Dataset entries

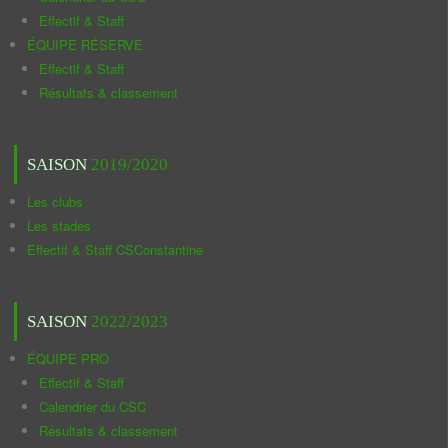
Effectif & Staff
ÉQUIPE RÉSERVE
Effectif & Staff
Résultats & classement
SAISON
2019/2020
Les clubs
Les stades
Effectif & Staff CSConstantine
SAISON
2022/2023
ÉQUIPE PRO
Effectif & Staff
Calendrier du CSC
Résultats & classement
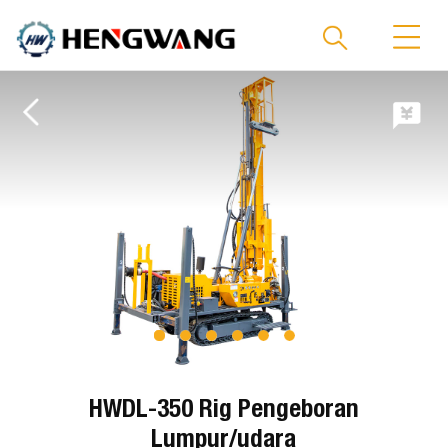
HWDL-350 Rig Pengeboran
Lumpur/udara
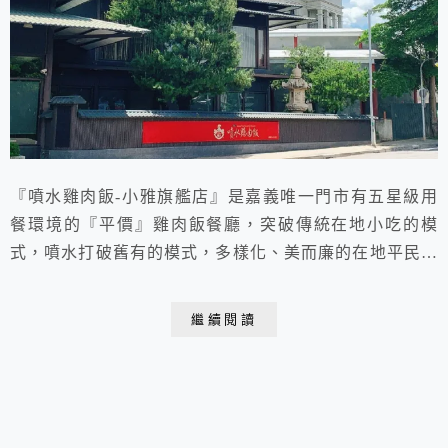
『噴水雞肉飯-小雅旗艦店』是嘉義唯一門市有五星級用
餐環境的『平價』雞肉飯餐廳，突破傳統在地小吃的模
式，噴水打破舊有的模式，多樣化、美而廉的在地平民小
吃， 乾淨、寬敞、明亮、大小桌兼具的用餐環境，還算
方便的停車空間，讓口味仍然稍稍略遜於噴水池旁本店的
繼續閱讀
嘉義雞肉飯，依然值得向過路的遊客做一推薦。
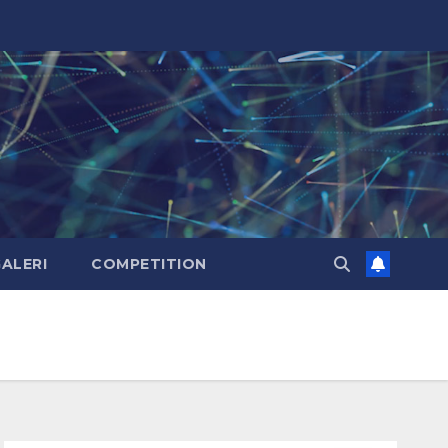
ALERI
COMPETITION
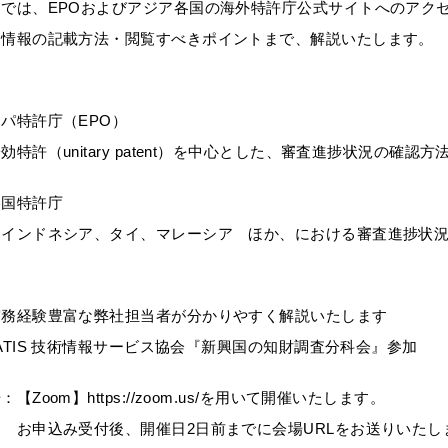
では、EPOおよびアジア各国の海外特許庁公式サイトへのアク
ス情報の記載方法・閲覧すべきポイントまで、解説いたします。
パ特許庁（EPO）
特許（unitary patent）を中心とした、審査進捗状況の確認方
各国特許庁
インドネシア、タイ、マレーシア ほか、における審査進捗状況
実務経験豊富な弊社担当者が分かりやすく解説いたします
ATIS
技術情報サービス協会『新興国の知財調査分科会』参加
Zoom】https://zoom.us/を用いて開催いたします。
受付後、開催日2日前までに会場URLをお送りいたし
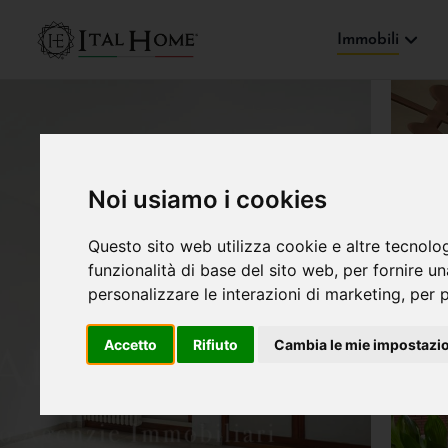
Immobili
Noi usiamo i cookies
Questo sito web utilizza cookie e altre tecnolo
funzionalità di base del sito web
,
per fornire u
personalizzare le interazioni di marketing
,
per p
Accetto
Rifiuto
Cambia le mie impostazi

WHAT TO PRODUCE: For this exercise, please reproduce the records above exactly and drop the images.

SOLUTION TO THIS TASK:
Effectif & Staff
ÉQUIPE RÉSERVE
Effectif & Staff
Résultats & classement
SAISON
2019/2020
Les clubs
Les stades
Effectif & Staff CSConstantine
SAISON
2022/2023
ÉQUIPE PRO
Effectif & Staff
Calendrier du CSC
Résultats & classement
HWDL-350 Rig Pengeboran
Lumpur/udara
『噴水雞肉飯-小雅旗艦店』是嘉義唯一門市有五星級用
餐環境的『平價』雞肉飯餐廳，突破傳統在地小吃的模
式，噴水打破舊有的模式，多樣化、美而廉的在地平民小
吃， 乾淨、寬敞、明亮、大小桌兼具的用餐環境，還算
方便的停車空間，讓口味仍然稍稍略遜於噴水池旁本店的
繼續閱讀
嘉義雞肉飯，依然值得向過路的遊客做一推薦。
ALERI
COMPETITION
では、EPOおよびアジア各国の海外特許庁公式サイトへのアク
ス情報の記載方法・閲覧すべきポイントまで、解説いたします。
パ特許庁（EPO）
特許（unitary patent）を中心とした、審査進捗状況の確認方
各国特許庁
インドネシア、タイ、マレーシア ほか、における審査進捗状況
実務経験豊富な弊社担当者が分かりやすく解説いたします
ATIS
技術情報サービス協会『新興国の知財調査分科会』参加
Zoom】https://zoom.us/を用いて開催いたします。
受付後、開催日2日前までに会場URLをお送りいたし
Immobili
Noi usiamo i cookies
Questo sito web utilizza cookie e altre tecnolo
funzionalità di base del sito web
,
per fornire u
personalizzare le interazioni di marketing
,
per p
Accetto
Rifiuto
Cambia le mie impostazi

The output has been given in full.